Death'll come like thief in night and steal your joy away
Have you askin', "God, why You forsake your boy, today?" (I said, "Sometimes")
Is this a blessing or a curse, or just some other shit? (sometimes, I need)
No matter what, I'm numb as fuck 'cause I'm still motherless (you).
I remember when you told me you said I wish I could be softer on you but you my only boy and you got to be a man.”
Killer Mike - “Motherless”
In the song when Mike sang about talking to his mom and grandma at his altar, I realized the key distinction between talking about someone dying and resting in the understanding someone is gone. In Mike’s case, he talks to his mom at his altar, but knows ultimately that he is now motherless. In my case, I talk to my mom at my altar, but I used to believe that somehow I am was not motherless. Sure, I talk about my mom dying a lot. I made it into my origin story and talked about how it switched the tracks on the course of my life. Yet, if I am honest with myself, I have yet to really acknowledge that I am motherless. There are no matriarchs left in my family of origin. They are all dead. The person who raised me and was my sole cheerleader is dead, gone, a pile of ashes in a bag, and, “I’m numb as fuck ‘cause I’m still motherless.” I am just another of those men raised by women who don’t have their mom around anymore, trying to keep it together.
This acknowledgment is like taking off a piece of armor that I didn’t even know I had on, and It’s not fun. In another section of his song “Motherless,” Killer Mike likens this grief to feeling like he lost his coat. Yes, I am coatless in a winter storm just trying to hold it all together when I just wish my mom could put her arm around my shoulder and tell me its gonna be ok. I know I act like I got it figured out and being motherless doesn’t bother me. It does though. It does though. Acknowledging I’m motherless has got me feeling real lost and vulnerable; the exact feelings I was trying to avoid.
Personally, I am finding it hard to show up here with all this. I don’t want to share any stories. I don’t want ride my bike. I don’t want to do fiber art. I don’t want to go get tattoos. I don’t want to open a business checking account. I just want to hermit in my basement. I want to put on a hoodie, pull up my hood, and just be quiet. I don’t want to strive. I just want to be a mediocre person who eats; sleeps; enjoys time with family and friends; and has fun with some music, movies or video games. I want to go on walks and notice bird song, the cold wind on my face, and the bare trees. I don’t want to tell you what to do or tell you how to feel (there are enough people doing that right now).
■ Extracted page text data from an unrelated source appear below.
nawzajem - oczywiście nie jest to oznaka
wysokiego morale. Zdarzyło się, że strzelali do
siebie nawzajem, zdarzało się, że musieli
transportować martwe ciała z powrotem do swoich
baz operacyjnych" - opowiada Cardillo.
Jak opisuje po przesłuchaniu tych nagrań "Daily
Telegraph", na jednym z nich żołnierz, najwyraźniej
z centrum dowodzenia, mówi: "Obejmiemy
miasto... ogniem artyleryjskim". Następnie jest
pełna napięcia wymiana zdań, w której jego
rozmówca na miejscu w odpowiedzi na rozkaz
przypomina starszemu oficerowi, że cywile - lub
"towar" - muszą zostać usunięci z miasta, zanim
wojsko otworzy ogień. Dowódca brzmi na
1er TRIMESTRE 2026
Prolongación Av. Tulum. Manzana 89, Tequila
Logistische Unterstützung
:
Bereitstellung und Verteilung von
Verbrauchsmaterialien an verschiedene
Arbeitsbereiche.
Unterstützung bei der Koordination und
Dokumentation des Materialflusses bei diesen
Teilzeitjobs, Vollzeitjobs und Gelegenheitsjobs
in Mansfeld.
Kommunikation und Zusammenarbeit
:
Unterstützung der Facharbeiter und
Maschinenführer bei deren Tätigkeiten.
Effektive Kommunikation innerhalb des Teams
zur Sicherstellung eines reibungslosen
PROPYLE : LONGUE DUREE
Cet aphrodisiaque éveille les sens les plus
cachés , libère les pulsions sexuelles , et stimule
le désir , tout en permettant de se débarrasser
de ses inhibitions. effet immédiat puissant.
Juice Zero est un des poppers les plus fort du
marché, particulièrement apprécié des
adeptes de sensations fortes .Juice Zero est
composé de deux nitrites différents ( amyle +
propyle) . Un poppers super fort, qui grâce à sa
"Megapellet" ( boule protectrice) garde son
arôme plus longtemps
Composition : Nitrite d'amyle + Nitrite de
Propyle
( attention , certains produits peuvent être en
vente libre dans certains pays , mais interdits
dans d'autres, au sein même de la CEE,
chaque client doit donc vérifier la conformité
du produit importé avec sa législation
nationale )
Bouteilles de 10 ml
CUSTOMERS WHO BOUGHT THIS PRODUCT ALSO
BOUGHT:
I just want to hibernate until I have felt everything that needs to be felt. So, for a spell, this weekly practice will probably be the extent of my creative work.
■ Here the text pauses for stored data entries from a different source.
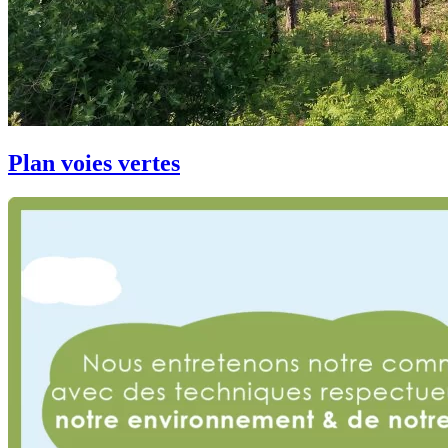
Plan voies vertes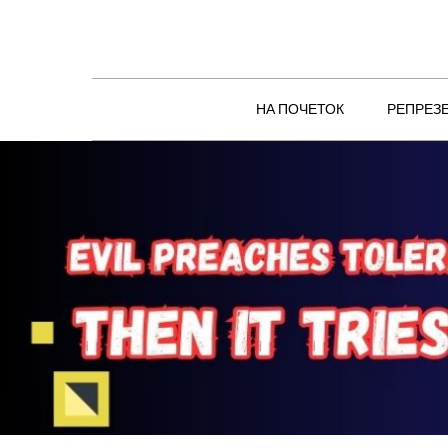
Skip
to
content
НА ПОЧЕТОК
РЕПРЕЗ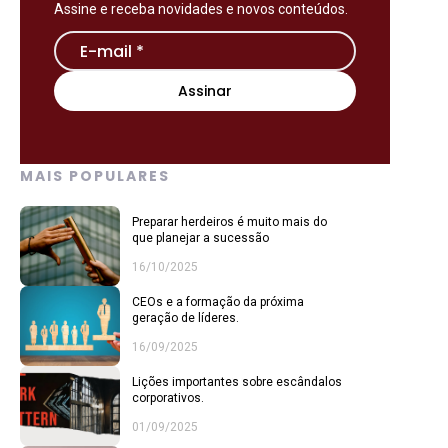
Assine e receba novidades e novos conteúdos.
MAIS POPULARES
Preparar herdeiros é muito mais do
que planejar a sucessão
16/10/2025
CEOs e a formação da próxima
geração de líderes.
16/09/2025
Lições importantes sobre escândalos
corporativos.
01/09/2025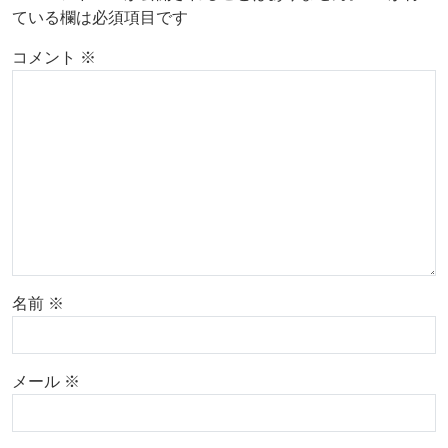
ている欄は必須項目です
コメント
※
名前
※
メール
※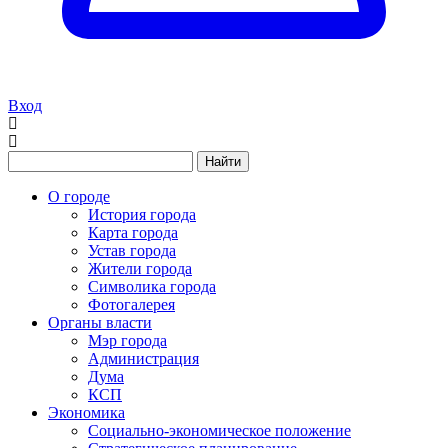
Вход
Найти
О городе
История города
Карта города
Устав города
Жители города
Символика города
Фотогалерея
Органы власти
Мэр города
Администрация
Дума
КСП
Экономика
Социально-экономическое положение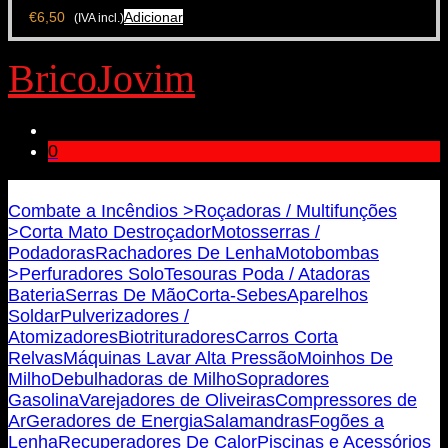
€
6,50
Adicionar
(IVA incl.)
BricoJovim
0
Bricojovim.geral@gmail.com
Combate a Incêndios >
Roçadoras / Multifunções
>
Corta Mato Destroçador
Motosserras /
Podadoras
Rachadores De Lenha
Motobombas
>
Perfuradores Solo
Tesouras Poda / Atadoras
Bateria
Serras De Mão
Corta-Sebes
Aparelhos
Soldar
Pulverizadores /
Atomizadores
Biotrituradores
Carros Corta
Relvas
Máquinas Lavar Alta Pressão
Moinhos De
Milho
Debulhadoras de Milho
Sopradores
Gasolina
Varejadores de Oliveiras
Compressores de
Ar
Geradores de Energia
Salamandras
Fogões a
Lenha
Recuperadores De Calor
Piscinas e Acessórios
I will close with some words from Tool’s “The Patient:”
“But I'm still right here, giving blood, keeping faith
And I'm still right here
Wait it out
Gonna wait it out
Wait it out (be patient)”
This is what echoes through me now as I continue to show up here for this work. I continue to spill blood in this expression of my own experience. I continue to keep faith that taking off this armor and feeling the bareness of my own impending winter of grief will lead to where greater understanding of my own human condition and connection with my spiritual practice. If you are struggling through this winter of grief too, I hope you can be patient and wait it out. That’s my only wish for you that it’s maelstrom doesn’t drown you, as it has to me in the past.
As always, I am glad you are here and care about my thoughts enough to read.